Depuis les coups d’État successifs, le pouvoir militaire malien a fait de la restauration de la sécurité le pilier de sa légitimité. Le départ des forces françaises et le renforcement des partenariats avec la Russie ont été présentés comme un retour à la souveraineté. Pourtant, la souveraineté ne se résume pas à la capacité de mener des opérations armées. Elle s’évalue aussi à l’aune de la continuité territoriale, économique et administrative.
Or, le paradoxe malien est frappant : l’intensification des moyens militaires ne garantit pas une stabilité durable. Dans certaines régions, on observe même une fragmentation accrue des espaces ruraux. La réponse sécuritaire actuelle repose principalement sur des opérations offensives, des frappes et des déploiements militaires. Pourtant, elle peine à rétablir une présence administrative durable : écoles, centres de santé, tribunaux locaux, infrastructures routières et circulation économique.
L’absence de services publics de base crée un vide que les groupes armés exploitent. Plus l’État disparaît des territoires, plus les populations se tournent vers des systèmes parallèles pour survivre, se protéger ou régler leurs conflits. Cette réalité pose un défi politique majeur : comment reconstruire une légitimité étatique dans des zones où l’État n’apparaît que sous la forme d’unités militaires, de manière intermittente ?
Le Sahel, un théâtre de recomposition des acteurs armés
Le cas du Mali dépasse désormais les frontières nationales. Toute la bande sahélienne connaît une reconfiguration rapide des acteurs armés, des alliances locales et des circuits économiques clandestins. Les frontières poreuses entre le Mali, le Burkina Faso et le Niger facilitent la mobilité des groupes insurgés. Pourtant, les réponses étatiques restent fragmentées, alors que les dynamiques de l’insurrection sont régionales.
Malgré la création d’une alliance politico-militaire entre ces trois pays, les secours mutuels se font rares. L’offensive récente du JNIM et du FLA a révélé la faiblesse de cette coopération et l’isolement de la junte militaire malienne, dont le seul soutien extérieur provient des mercenaires du groupe Africa Corps. Cette asymétrie avantage les groupes capables de s’adapter rapidement, comme le JNIM, qui mise sur sa flexibilité territoriale, son ancrage local et son insertion dans des réseaux économiques informels.
Cela ne signifie pas que le JNIM contrôle intégralement tous les territoires qu’il traverse. Cependant, il parvient à imposer un coût sécuritaire élevé aux États, les empêchant de fonctionner normalement. Le conflit sahélien devient ainsi une guerre d’endurance politique, où l’objectif n’est plus de conquérir un pays, mais de l’empêcher de se stabiliser durablement.
Ce que révèle la crise malienne sur le Sahel
Le Mali illustre les limites d’une approche purement antiterroriste au Sahel. Réduire le conflit à une confrontation militaire occulte ses dimensions sociales, économiques et territoriales. Dans de nombreuses zones rurales, les frustrations liées à l’abandon étatique, aux conflits fonciers, aux tensions communautaires et à la pauvreté structurelle créent des espaces de vulnérabilité permanente.
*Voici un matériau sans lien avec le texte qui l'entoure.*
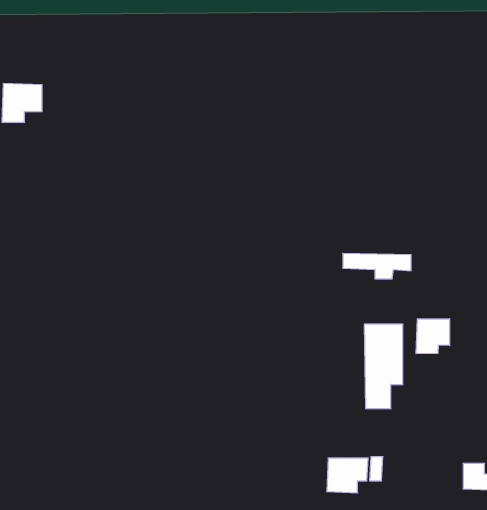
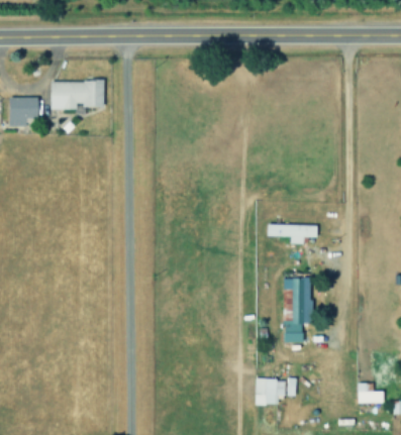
building: none -> [52,81,105,110]
building: [416,319,450,354] -> none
Les groupes armés, loin de les générer, savent en tirer profit pour recruter et étendre leur influence.
La question centrale n’est donc plus seulement militaire, mais politique. Comment reconstruire une présence étatique crédible dans des territoires où l’État n’est perçu que comme une force d’intervention sporadique ? L’avenir du Mali se joue probablement ici : non dans une bataille décisive, mais dans la capacité à rétablir une administration stable, des services publics accessibles et une économie fonctionnelle.
Car une guerre d’usure ne détruit pas uniquement des positions militaires. Elle use les routes, les échanges, les institutions, les liens sociaux, et, à terme, l’idée même d’un territoire gouverné. Le défi pour Bamako sera de passer d’une logique de contrôle militaire à une stratégie de reconstruction durable, capable de répondre aux besoins concrets des populations.